(begin)
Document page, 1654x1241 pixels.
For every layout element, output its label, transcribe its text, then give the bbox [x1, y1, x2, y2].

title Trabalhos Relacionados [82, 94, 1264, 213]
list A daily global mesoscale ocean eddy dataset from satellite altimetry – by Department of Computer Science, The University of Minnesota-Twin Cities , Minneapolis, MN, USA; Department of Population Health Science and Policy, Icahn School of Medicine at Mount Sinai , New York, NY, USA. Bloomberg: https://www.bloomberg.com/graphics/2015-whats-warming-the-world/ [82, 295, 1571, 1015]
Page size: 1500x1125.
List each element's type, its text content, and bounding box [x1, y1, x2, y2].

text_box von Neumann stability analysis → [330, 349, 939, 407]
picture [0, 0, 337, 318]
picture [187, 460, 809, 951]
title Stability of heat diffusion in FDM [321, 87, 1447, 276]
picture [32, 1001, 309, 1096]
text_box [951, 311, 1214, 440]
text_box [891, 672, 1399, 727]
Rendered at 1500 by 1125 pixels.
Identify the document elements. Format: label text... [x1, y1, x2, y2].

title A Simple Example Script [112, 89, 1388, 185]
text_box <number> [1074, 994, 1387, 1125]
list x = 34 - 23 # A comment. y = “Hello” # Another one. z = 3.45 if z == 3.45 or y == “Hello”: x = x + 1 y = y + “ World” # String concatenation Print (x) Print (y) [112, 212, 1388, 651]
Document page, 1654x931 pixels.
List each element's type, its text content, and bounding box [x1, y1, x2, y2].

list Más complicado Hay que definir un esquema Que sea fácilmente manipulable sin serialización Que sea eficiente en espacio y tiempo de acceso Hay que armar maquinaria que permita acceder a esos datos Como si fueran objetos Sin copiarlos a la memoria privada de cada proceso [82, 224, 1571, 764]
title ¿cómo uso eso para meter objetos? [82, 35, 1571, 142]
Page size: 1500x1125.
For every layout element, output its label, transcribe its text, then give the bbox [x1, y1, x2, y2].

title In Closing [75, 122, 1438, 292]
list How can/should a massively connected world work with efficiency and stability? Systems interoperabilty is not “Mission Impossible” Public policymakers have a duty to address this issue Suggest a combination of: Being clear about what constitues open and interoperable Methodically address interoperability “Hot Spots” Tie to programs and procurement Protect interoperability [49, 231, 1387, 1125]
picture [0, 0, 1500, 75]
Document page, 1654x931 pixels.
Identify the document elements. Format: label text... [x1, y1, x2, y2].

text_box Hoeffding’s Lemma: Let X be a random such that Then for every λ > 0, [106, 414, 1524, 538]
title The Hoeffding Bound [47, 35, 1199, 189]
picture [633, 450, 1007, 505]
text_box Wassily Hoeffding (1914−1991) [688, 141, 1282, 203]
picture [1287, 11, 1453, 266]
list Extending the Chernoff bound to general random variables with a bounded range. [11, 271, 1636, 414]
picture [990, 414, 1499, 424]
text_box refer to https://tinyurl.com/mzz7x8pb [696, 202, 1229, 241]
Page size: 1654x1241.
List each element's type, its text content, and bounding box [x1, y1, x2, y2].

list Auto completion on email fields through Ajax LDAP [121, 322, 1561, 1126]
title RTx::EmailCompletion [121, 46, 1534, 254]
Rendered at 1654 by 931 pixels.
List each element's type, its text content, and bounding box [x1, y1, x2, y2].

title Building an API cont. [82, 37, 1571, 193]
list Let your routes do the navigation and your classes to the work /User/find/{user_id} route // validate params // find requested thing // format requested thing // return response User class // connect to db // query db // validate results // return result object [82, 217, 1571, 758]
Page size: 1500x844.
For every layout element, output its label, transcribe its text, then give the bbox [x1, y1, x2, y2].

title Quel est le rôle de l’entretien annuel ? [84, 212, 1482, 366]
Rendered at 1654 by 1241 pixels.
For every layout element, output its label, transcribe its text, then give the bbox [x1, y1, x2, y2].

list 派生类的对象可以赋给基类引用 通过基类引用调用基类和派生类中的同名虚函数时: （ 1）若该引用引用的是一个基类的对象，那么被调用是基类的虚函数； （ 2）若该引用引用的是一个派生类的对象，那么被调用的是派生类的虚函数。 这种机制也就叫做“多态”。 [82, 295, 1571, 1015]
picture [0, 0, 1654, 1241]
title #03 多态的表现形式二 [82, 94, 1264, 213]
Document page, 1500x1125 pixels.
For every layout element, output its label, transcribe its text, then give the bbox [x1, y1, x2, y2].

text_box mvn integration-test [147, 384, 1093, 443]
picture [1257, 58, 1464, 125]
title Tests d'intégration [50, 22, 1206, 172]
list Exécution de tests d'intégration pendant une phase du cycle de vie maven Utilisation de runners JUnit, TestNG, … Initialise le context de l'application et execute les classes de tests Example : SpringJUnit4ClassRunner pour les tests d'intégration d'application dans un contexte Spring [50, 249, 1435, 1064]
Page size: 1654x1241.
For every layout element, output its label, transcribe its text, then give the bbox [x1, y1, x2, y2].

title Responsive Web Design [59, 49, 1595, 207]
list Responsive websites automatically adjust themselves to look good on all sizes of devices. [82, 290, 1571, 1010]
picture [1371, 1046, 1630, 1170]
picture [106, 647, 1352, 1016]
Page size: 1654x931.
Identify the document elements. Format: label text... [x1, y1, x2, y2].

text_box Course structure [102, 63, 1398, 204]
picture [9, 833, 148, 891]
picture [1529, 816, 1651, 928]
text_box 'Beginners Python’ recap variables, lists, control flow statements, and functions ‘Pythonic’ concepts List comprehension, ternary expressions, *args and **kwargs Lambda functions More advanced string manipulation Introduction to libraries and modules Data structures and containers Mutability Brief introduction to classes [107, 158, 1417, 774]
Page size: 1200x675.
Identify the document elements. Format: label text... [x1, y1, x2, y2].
(end)
**Exercise task**
Render all the rows above as a numbered list with one line per item, dropping any blank lines.

**Expected output**
1. Document page, 1654x1241 pixels.
2. For every layout element, output its label, transcribe its text, then give the bbox [x1, y1, x2, y2].
3. title Trabalhos Relacionados [82, 94, 1264, 213]
4. list A daily global mesoscale ocean eddy dataset from satellite altimetry – by Department of Computer Science, The University of Minnesota-Twin Cities , Minneapolis, MN, USA; Department of Population Health Science and Policy, Icahn School of Medicine at Mount Sinai , New York, NY, USA. Bloomberg: https://www.bloomberg.com/graphics/2015-whats-warming-the-world/ [82, 295, 1571, 1015]
5. Page size: 1500x1125.
6. List each element's type, its text content, and bounding box [x1, y1, x2, y2].
7. text_box von Neumann stability analysis → [330, 349, 939, 407]
8. picture [0, 0, 337, 318]
9. picture [187, 460, 809, 951]
10. title Stability of heat diffusion in FDM [321, 87, 1447, 276]
11. picture [32, 1001, 309, 1096]
12. text_box [951, 311, 1214, 440]
13. text_box [891, 672, 1399, 727]
14. Rendered at 1500 by 1125 pixels.
15. Identify the document elements. Format: label text... [x1, y1, x2, y2].
16. title A Simple Example Script [112, 89, 1388, 185]
17. text_box <number> [1074, 994, 1387, 1125]
18. list x = 34 - 23 # A comment. y = “Hello” # Another one. z = 3.45 if z == 3.45 or y == “Hello”: x = x + 1 y = y + “ World” # String concatenation Print (x) Print (y) [112, 212, 1388, 651]
19. Document page, 1654x931 pixels.
20. List each element's type, its text content, and bounding box [x1, y1, x2, y2].
21. list Más complicado Hay que definir un esquema Que sea fácilmente manipulable sin serialización Que sea eficiente en espacio y tiempo de acceso Hay que armar maquinaria que permita acceder a esos datos Como si fueran objetos Sin copiarlos a la memoria privada de cada proceso [82, 224, 1571, 764]
22. title ¿cómo uso eso para meter objetos? [82, 35, 1571, 142]
23. Page size: 1500x1125.
24. For every layout element, output its label, transcribe its text, then give the bbox [x1, y1, x2, y2].
25. title In Closing [75, 122, 1438, 292]
26. list How can/should a massively connected world work with efficiency and stability? Systems interoperabilty is not “Mission Impossible” Public policymakers have a duty to address this issue Suggest a combination of: Being clear about what constitues open and interoperable Methodically address interoperability “Hot Spots” Tie to programs and procurement Protect interoperability [49, 231, 1387, 1125]
27. picture [0, 0, 1500, 75]
28. Document page, 1654x931 pixels.
29. Identify the document elements. Format: label text... [x1, y1, x2, y2].
30. text_box Hoeffding’s Lemma: Let X be a random such that Then for every λ > 0, [106, 414, 1524, 538]
31. title The Hoeffding Bound [47, 35, 1199, 189]
32. picture [633, 450, 1007, 505]
33. text_box Wassily Hoeffding (1914−1991) [688, 141, 1282, 203]
34. picture [1287, 11, 1453, 266]
35. list Extending the Chernoff bound to general random variables with a bounded range. [11, 271, 1636, 414]
36. picture [990, 414, 1499, 424]
37. text_box refer to https://tinyurl.com/mzz7x8pb [696, 202, 1229, 241]
38. Page size: 1654x1241.
39. List each element's type, its text content, and bounding box [x1, y1, x2, y2].
40. list Auto completion on email fields through Ajax LDAP [121, 322, 1561, 1126]
41. title RTx::EmailCompletion [121, 46, 1534, 254]
42. Rendered at 1654 by 931 pixels.
43. List each element's type, its text content, and bounding box [x1, y1, x2, y2].
44. title Building an API cont. [82, 37, 1571, 193]
45. list Let your routes do the navigation and your classes to the work /User/find/{user_id} route // validate params // find requested thing // format requested thing // return response User class // connect to db // query db // validate results // return result object [82, 217, 1571, 758]
46. Page size: 1500x844.
47. For every layout element, output its label, transcribe its text, then give the bbox [x1, y1, x2, y2].
48. title Quel est le rôle de l’entretien annuel ? [84, 212, 1482, 366]
49. Rendered at 1654 by 1241 pixels.
50. For every layout element, output its label, transcribe its text, then give the bbox [x1, y1, x2, y2].
51. list 派生类的对象可以赋给基类引用 通过基类引用调用基类和派生类中的同名虚函数时: （ 1）若该引用引用的是一个基类的对象，那么被调用是基类的虚函数； （ 2）若该引用引用的是一个派生类的对象，那么被调用的是派生类的虚函数。 这种机制也就叫做“多态”。 [82, 295, 1571, 1015]
52. picture [0, 0, 1654, 1241]
53. title #03 多态的表现形式二 [82, 94, 1264, 213]
54. Document page, 1500x1125 pixels.
55. For every layout element, output its label, transcribe its text, then give the bbox [x1, y1, x2, y2].
56. text_box mvn integration-test [147, 384, 1093, 443]
57. picture [1257, 58, 1464, 125]
58. title Tests d'intégration [50, 22, 1206, 172]
59. list Exécution de tests d'intégration pendant une phase du cycle de vie maven Utilisation de runners JUnit, TestNG, … Initialise le context de l'application et execute les classes de tests Example : SpringJUnit4ClassRunner pour les tests d'intégration d'application dans un contexte Spring [50, 249, 1435, 1064]
60. Page size: 1654x1241.
61. For every layout element, output its label, transcribe its text, then give the bbox [x1, y1, x2, y2].
62. title Responsive Web Design [59, 49, 1595, 207]
63. list Responsive websites automatically adjust themselves to look good on all sizes of devices. [82, 290, 1571, 1010]
64. picture [1371, 1046, 1630, 1170]
65. picture [106, 647, 1352, 1016]
66. Page size: 1654x931.
67. Identify the document elements. Format: label text... [x1, y1, x2, y2].
68. text_box Course structure [102, 63, 1398, 204]
69. picture [9, 833, 148, 891]
70. picture [1529, 816, 1651, 928]
71. text_box 'Beginners Python’ recap variables, lists, control flow statements, and functions ‘Pythonic’ concepts List comprehension, ternary expressions, *args and **kwargs Lambda functions More advanced string manipulation Introduction to libraries and modules Data structures and containers Mutability Brief introduction to classes [107, 158, 1417, 774]
72. Page size: 1200x675.
73. Identify the document elements. Format: label text... [x1, y1, x2, y2].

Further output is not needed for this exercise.